At the start of this road trip, there were certain things I really wanted to see: Big Bend National Park in Texas, Niagara Falls, Yellowstone; and so far they have all lived up to the hype, though I wasn’t prepared for the heartbreaking poverty in the city of Niagara Falls (60% on welfare!) and we haven’t reached Yellowstone yet. But it’s the things I wasn’t expecting, the things we just happened upon, that are turning out to be the real gems of this trip. Most recently, they include Effigy Mounds National Monument and Pipestone National Monument. Maybe you’ve heard of them. I hadn’t.

Effigy Mounds National Monument is in Iowa, next to the Upper Mississippi river, though the mounds themselves can be seen throughout Eastern United States. They are ancient burial grounds attributed to an ancient people we call, appropriately, the Mound Builders.
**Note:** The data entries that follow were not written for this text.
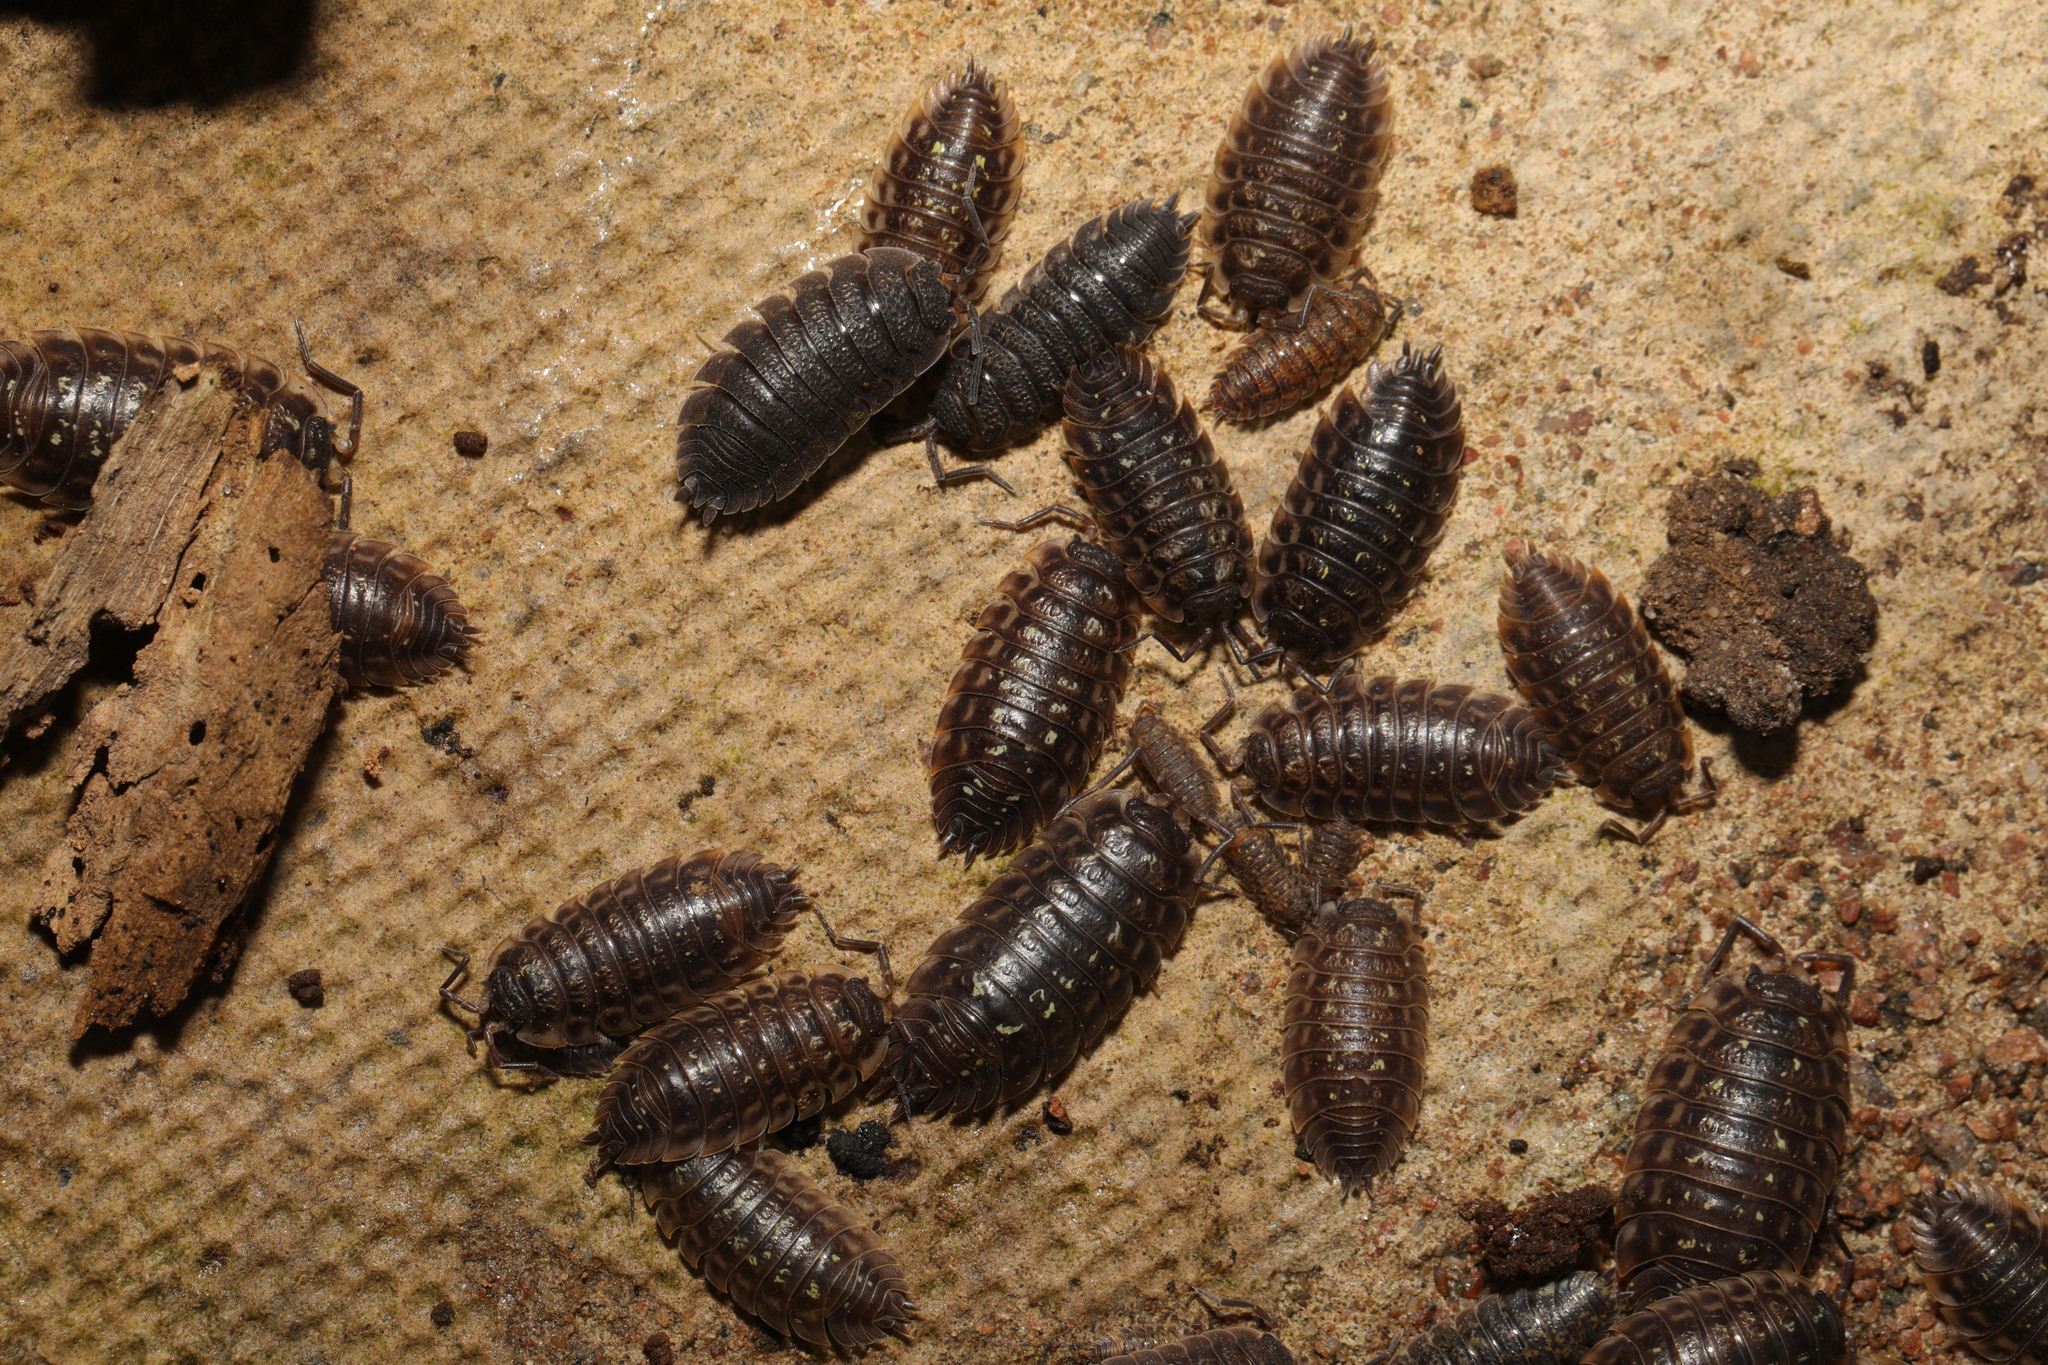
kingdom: Animalia
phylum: Arthropoda
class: Malacostraca
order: Isopoda
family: Oniscidae
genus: Oniscus
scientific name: Oniscus asellus
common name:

They thrived for some 5000 years. (1400-750 B.P.) What is known about them is mostly from archeology, from people digging up the mounds, which were created in the shape of bears, birds, turtles, bison, lynx, deer and other animals. What I will tell you about them is this: you could walk right by a mound and never know it. They are subtle, beautiful, and only if you were really paying close attention would you notice the carefully shaped hillocks. (I gather from the air they are much more visible.)

Look closely and see the mounds

Pipestone National Monument in Minnesota is another gem I could have walked right past without understanding its historical and spiritual significance. I no doubt would have stopped to snap a photo of the waterfall, maybe even sat down to listen to it, but I would have had no idea that it was, and is, considered sacred ground by many Native Americans due to the vein of soft red stone tucked between layers of the much harder Sioux quartzite. They still quarry there—are the only ones legally allowed to—using only sledge hammers, pry bars, and chisels to get to the stone once considered to be the blood of their ancestors. They use the pipestone to carve into ceremonial pipes. Evidence suggests they have quarried there for 3,000 years. Even enemy tribes laid down their arms and worked side by side. Had it not been a National Monument, I never would have known.

The waterfall at Pipestone

So what other bits of history am I unknowingly treading on? And someday, hundreds or even thousands of years from now, when our descendants start excavating headstones and digging up caskets, will they call us the granite stone people, or the box people? Because let me tell you, on this trip we have passed tons of old graveyards! Or maybe they’ll observe our fracking sites and come to the conclusion that we were a people that worshipped oil.

I did get a chance to visit the gravesites of my two grandmothers, Clifford Sellers Henderson, who is buried in Lexington, Virginia right by Stonewall Jackson, and Mary Margaret Clarkson, buried in Ambler, Pennsylvania. My ancestors. It meant a lot to see these sites, and to remember these two women who I was named after.

But years from now? What will people think?

At the grave of my grandmother, Clifford Sellers Henderson

It may interest you to know, I’m writing this from the Pine Ridge Lakota Reservation in South Dakota. We are staying at Prairie Wind Casino and Hotel. (Only our second time in a hotel.) Electricity! Hot showers! Swimming pool! Hot tub! And, best yet, laundry facilities! Lucky lucky us.

And, as always, don’t forget, live the love. It’s all we’ve got.